## What is expected
Can you revise the data, starting at the line that contains "Does any single" and stopping after the line that contains "At 26, list", so that "slice" becomes "segment" and everything else stays the same? Return only those lines.

○ ○ ○ ○ ○ ○ ○

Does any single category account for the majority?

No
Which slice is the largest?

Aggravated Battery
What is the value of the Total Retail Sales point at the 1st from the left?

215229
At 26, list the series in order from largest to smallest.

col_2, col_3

○ ○ ○ ○ ○ ○ ○

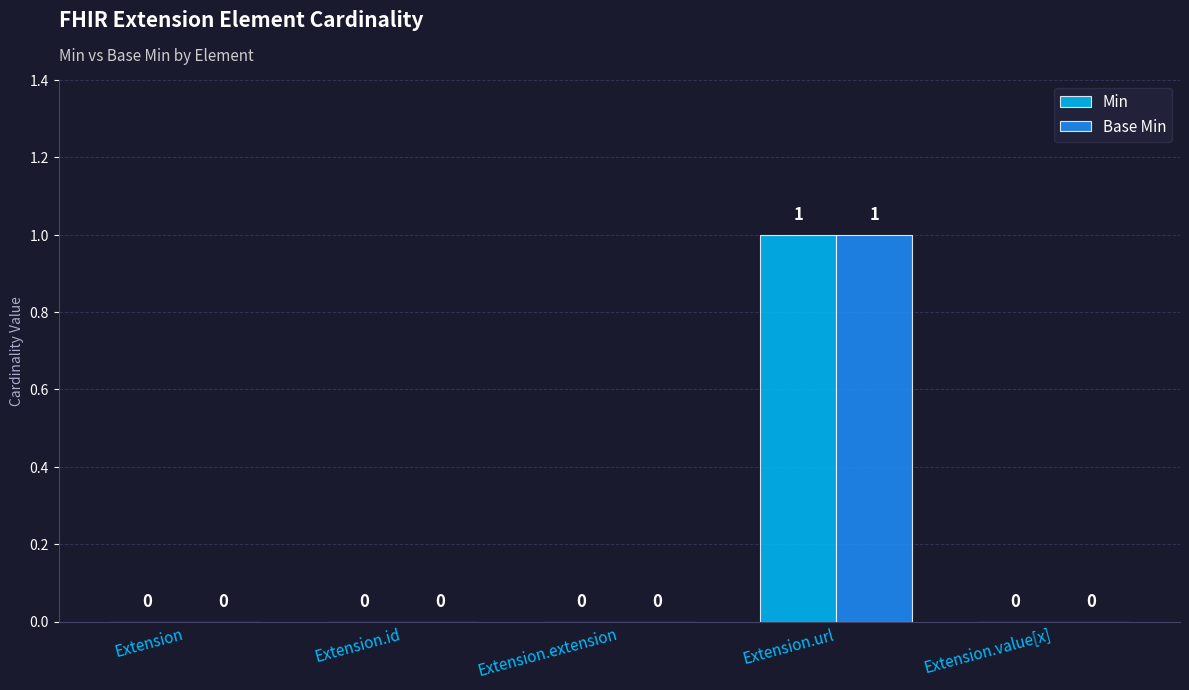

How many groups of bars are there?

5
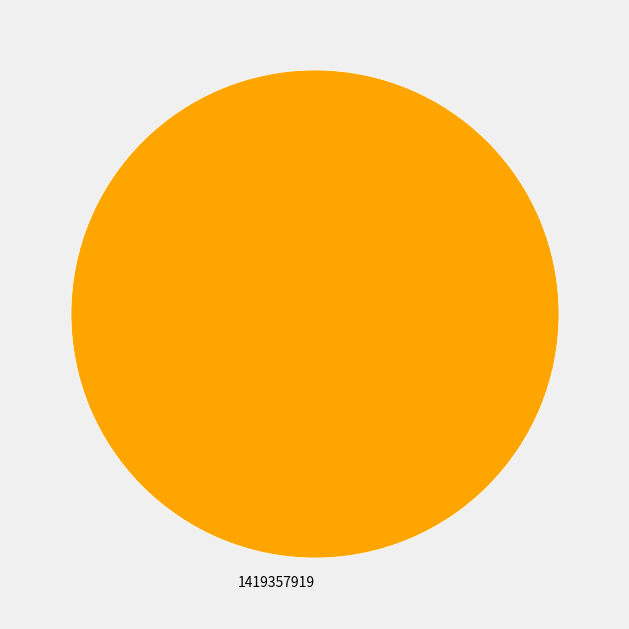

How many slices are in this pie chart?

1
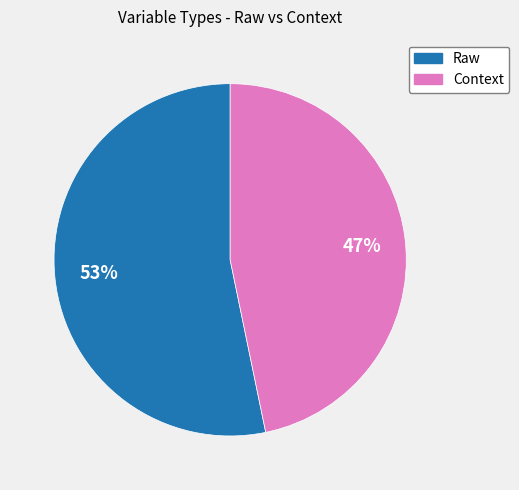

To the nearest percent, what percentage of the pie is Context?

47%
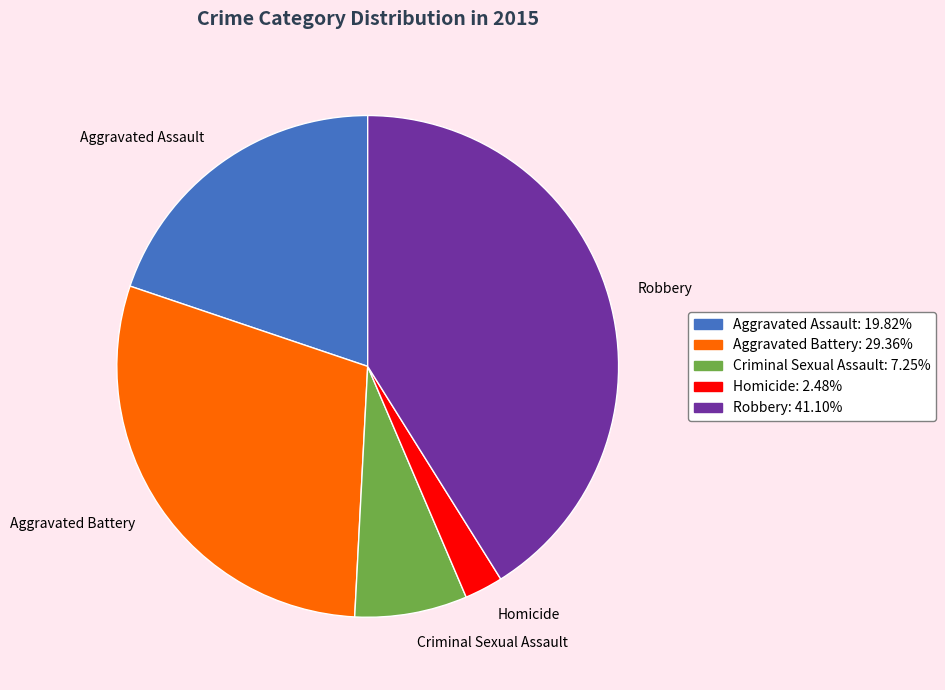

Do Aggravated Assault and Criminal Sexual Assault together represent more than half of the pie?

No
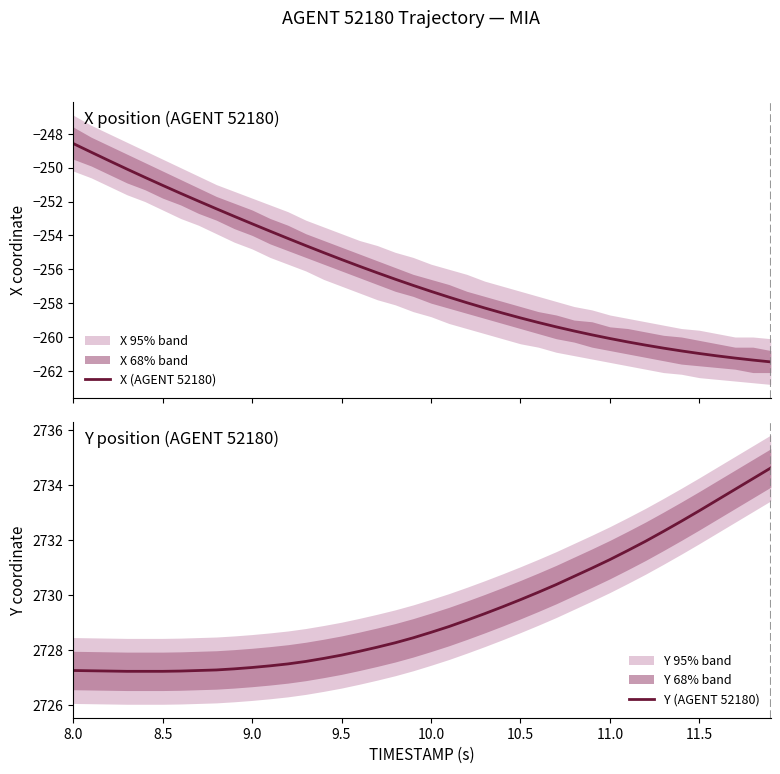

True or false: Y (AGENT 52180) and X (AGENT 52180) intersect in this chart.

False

○ ○ ○ ○ ○ ○ ○

## Problem solution
Does any single category account for the majority?

No
Which segment is the largest?

Aggravated Battery
What is the value of the Total Retail Sales point at the 1st from the left?

215229
At 26, list the series in order from largest to smallest.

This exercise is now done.